Nous amusons le Ciel, pauvres marionnettes (Sans nulle métaphore, oh, les choses sont nettes) Un à un nous rentrons au coffre du Néant, Après avoir joué, sur Terre, nos saynettes.
Omar KhayamSi la marionnette, les « inexperts » l’aiment comme métaphore, le théâtre, lui aussi, n’échappe pas toujours à cette réduction essentielle. Plus qu’à une œuvre, à une réussite ou à un échec, à une avancée ou à un retard, l’on peut parfois être sensible à ce à quoi une marionnette ou un acteur renvoient. Objets d’une manipulation supérieure, le manque d’autonomie, à des degrés différents, les qualifie depuis toujours. Et cela les rend éternels, bien au-delà des avatars historiques ou des rébellions philosophiques, car ils désignent une condition, une dépendance autant qu’une mise sous surveillance. Que ce lien à une autorité supérieure soit contestable ou non, peu importe, car au grand dam des « experts », il nous faut admettre que la marionnette comme le théâtre intéressent au plus haut degré lorsqu’ils s’attaquent à cela, à cette relation. Lorsqu’on la met à l’œuvre, éblouis, nous regardons ces « êtres intermédiaires » que sont la marionnette ou l’acteur et nous nous réfléchissons dans le miroir de leur « liberté contrôlée ».
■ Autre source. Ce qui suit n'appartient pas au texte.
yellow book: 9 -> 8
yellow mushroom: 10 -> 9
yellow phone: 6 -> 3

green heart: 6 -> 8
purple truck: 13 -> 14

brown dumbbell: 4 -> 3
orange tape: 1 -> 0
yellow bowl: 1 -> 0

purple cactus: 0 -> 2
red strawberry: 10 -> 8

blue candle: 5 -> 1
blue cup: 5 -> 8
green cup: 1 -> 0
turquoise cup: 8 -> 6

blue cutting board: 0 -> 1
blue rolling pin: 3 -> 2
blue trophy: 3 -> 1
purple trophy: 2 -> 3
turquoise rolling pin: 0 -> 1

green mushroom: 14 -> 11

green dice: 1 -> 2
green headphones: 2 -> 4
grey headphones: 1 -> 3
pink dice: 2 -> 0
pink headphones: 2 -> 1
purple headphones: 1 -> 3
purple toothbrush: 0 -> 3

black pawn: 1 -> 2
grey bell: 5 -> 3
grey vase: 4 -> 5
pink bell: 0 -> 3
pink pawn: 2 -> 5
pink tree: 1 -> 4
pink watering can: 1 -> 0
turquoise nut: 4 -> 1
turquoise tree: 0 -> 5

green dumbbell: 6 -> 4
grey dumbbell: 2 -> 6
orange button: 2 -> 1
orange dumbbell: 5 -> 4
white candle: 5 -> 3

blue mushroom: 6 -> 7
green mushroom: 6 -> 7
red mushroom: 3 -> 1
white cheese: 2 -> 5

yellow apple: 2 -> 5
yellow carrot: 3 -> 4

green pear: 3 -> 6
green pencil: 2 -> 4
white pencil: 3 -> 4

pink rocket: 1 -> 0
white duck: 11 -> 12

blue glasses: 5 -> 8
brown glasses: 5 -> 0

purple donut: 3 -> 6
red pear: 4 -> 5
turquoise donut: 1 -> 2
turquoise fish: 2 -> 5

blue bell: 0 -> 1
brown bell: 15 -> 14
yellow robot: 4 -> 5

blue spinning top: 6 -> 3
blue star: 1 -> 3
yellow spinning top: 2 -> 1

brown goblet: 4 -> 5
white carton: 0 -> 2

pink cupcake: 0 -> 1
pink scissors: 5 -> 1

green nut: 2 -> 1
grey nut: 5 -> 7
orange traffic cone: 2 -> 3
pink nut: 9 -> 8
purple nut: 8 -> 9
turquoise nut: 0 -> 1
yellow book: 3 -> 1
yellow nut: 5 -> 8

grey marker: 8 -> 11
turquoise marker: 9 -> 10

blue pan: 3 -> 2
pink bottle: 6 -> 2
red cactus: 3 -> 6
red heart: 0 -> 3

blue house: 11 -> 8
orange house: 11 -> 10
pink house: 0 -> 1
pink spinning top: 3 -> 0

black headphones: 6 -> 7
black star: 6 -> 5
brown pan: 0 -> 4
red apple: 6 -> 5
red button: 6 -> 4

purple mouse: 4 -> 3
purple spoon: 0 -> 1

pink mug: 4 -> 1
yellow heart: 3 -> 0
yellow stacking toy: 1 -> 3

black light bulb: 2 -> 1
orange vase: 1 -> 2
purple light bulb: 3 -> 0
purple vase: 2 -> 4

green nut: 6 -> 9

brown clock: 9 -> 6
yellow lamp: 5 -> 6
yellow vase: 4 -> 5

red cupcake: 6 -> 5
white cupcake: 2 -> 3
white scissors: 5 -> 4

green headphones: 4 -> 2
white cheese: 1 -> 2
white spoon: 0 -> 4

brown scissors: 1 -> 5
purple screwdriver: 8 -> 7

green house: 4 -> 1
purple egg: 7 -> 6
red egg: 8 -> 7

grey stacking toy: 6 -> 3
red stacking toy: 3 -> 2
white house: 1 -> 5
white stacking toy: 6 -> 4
La marionnette s’organise autour de l’animé, évident ou secret, et de l’inanimé : cette contradiction la fonde autant qu’elle la légitime. Et les degrés de visibilité du manipulateur interviennent dans la définition de son statut avec tout ce qu’il comporte comme pensée par rapport à la grande métaphore de « la manipulation ». C’est de là que part Ariane Mnouchkine et c’est ce qui passionne le plus dans un spectacle qui regorge d’intrigues sanguinaires et de passions meurtrières. Le statut de la marionnette l’emporte sur la portée du politique.
Les entrées, comme jadis dans les Shakespeare, cristallisent, poétiquement, le projet car, à partir de ce gué, Mnouchkine nous place dans l’incertitude entre l’animé et l’inanimé. Les manipulateurs s’avancent et portent, avec un soin extrême, des mannequins figés dans des postures répertoriées depuis des siècles. Mais une interrogation nous taraude : où s’arrête le vivant ? Ces statues inanimées, comment pourront-elles prendre vie ? Mais ne sont-elles pas déjà « vivantes » ? Mnouchkine cultive ce trouble premier et ainsi « l’arrivée » des manipulateurs et de leurs personnages nous plonge dans l’inquiétude d’un entre-deux où les frontières entre l’animé et l’inanimé semblent floues. Incertitude de la matière, « instant habité » du théâtre.
Arianne Mnouchkine fonde et dirige le Théâtre du Soleil qui s’installe à la Cartoucherie de Vincennes en 1970. Le spectacle TAMBOURS SUR LA DIGUE est l’un des fruits de sa collaboration avec l’auteur Hélène Cixous qui a également donné L’HISTOIRE TERRIBLE MAIS INACHEVÉE DE NORODOM SIHANOUK, ET SOUDAIN DES NUITS D’ÉVEIL et LA VILLE PARJURE OÙ LE RÉVEIL DES ÉRYNIES.